• **About this task**: Reproduce the biography of Lanja Khawe word for word, from start to finish.

• **Quoted passage**:
• • • •

Kurdish lawyer and human rights activist

Lanja Khawe (born 1993) is a Kurdish lawyer, writer and feminist. She is the founder of the Sofia Association and the social media campaign #KurdistanWomenPower, also founder of Pana community to prevent and reduce suffering of homelessness without any gender based discrimination.

== Biography ==
Khawe was born in January 1993 in Sulaymaniah, South Kurdistan within the political borders of Iraq. A lawyer and human rights activist, Khawe has worked with Kurdish women who are survivors of sex trafficking and domestic violence. She founded the Sofia Association in 2016 to provide a book delivery service by bicycle for women and girls who are unable to buy them. According to Khawe, the project encourages literacy and access to knowledge, so that women can understand the rights they have more fully. It is not just the supply of books that is a feminist act for the organisation - even using bicycles as transport makes a feminist statement, since women riding them is still seen as shameful. Since its beginnings in Sulaymaniah, the project has spread to other cities, including Erbil, Kirkuk and Halabja.

In 2017 Khawe founded the social media campaign #KurdishWomenPower which encouraged women to share photos of themselves on social media, challenging the idea that photographs online of women are inherently shameful. In 2019 Khawe and the Sofia Association organised a conference on sexual violence in Sulaymaniah, which was attended by Deputy Prime Minister Qubad Talabani. She is a contributor to the anthology, Kurdish Women's Stories, edited by Houzan Mahmoud.

• • • •

Dataset rows:

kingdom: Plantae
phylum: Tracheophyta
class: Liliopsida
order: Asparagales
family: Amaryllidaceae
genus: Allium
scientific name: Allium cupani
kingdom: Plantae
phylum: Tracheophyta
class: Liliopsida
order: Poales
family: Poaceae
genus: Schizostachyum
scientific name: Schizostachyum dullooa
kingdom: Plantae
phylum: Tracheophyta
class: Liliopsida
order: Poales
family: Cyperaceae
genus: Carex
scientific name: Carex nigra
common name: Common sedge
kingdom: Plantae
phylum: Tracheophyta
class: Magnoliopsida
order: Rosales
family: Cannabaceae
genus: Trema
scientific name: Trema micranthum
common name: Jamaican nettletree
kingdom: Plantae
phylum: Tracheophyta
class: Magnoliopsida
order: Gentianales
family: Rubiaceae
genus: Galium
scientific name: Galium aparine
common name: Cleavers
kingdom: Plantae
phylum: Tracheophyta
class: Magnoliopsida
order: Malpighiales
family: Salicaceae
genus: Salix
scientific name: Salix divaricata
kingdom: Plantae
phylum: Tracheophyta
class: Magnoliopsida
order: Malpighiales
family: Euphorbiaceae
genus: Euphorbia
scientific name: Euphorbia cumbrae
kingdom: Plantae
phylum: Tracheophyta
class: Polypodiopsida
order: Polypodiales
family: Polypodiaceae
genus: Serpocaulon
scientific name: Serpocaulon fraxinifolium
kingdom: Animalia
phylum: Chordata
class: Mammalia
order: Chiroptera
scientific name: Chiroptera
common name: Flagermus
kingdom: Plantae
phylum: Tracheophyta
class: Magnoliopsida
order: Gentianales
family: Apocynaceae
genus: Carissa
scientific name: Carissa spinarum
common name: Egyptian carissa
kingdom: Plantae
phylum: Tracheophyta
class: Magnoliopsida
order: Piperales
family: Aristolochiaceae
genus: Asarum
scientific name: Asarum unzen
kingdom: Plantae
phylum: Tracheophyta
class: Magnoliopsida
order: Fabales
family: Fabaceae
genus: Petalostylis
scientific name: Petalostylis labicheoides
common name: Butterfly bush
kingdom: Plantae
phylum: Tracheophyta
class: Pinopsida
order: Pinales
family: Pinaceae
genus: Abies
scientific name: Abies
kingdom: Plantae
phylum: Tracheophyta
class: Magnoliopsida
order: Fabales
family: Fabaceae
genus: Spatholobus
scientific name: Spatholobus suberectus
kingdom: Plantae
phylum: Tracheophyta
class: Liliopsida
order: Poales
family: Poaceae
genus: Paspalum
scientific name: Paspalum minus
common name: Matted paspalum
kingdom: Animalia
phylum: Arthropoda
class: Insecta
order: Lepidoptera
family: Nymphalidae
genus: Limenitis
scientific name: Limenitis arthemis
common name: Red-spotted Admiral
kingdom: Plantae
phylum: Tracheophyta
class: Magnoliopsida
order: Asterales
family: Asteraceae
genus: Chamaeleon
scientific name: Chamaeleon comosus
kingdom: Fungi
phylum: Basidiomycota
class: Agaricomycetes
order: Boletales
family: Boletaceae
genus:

• • • •

• **Result of this exercise**:
Kurdish lawyer and human rights activist

Lanja Khawe (born 1993) is a Kurdish lawyer, writer and feminist. She is the founder of the Sofia Association and the social media campaign #KurdistanWomenPower, also founder of Pana community to prevent and reduce suffering of homelessness without any gender based discrimination.

== Biography ==
Khawe was born in January 1993 in Sulaymaniah, South Kurdistan within the political borders of Iraq. A lawyer and human rights activist, Khawe has worked with Kurdish women who are survivors of sex trafficking and domestic violence. She founded the Sofia Association in 2016 to provide a book delivery service by bicycle for women and girls who are unable to buy them. According to Khawe, the project encourages literacy and access to knowledge, so that women can understand the rights they have more fully. It is not just the supply of books that is a feminist act for the organisation - even using bicycles as transport makes a feminist statement, since women riding them is still seen as shameful. Since its beginnings in Sulaymaniah, the project has spread to other cities, including Erbil, Kirkuk and Halabja.

In 2017 Khawe founded the social media campaign #KurdishWomenPower which encouraged women to share photos of themselves on social media, challenging the idea that photographs online of women are inherently shameful. In 2019 Khawe and the Sofia Association organised a conference on sexual violence in Sulaymaniah, which was attended by Deputy Prime Minister Qubad Talabani. She is a contributor to the anthology, Kurdish Women's Stories, edited by Houzan Mahmoud.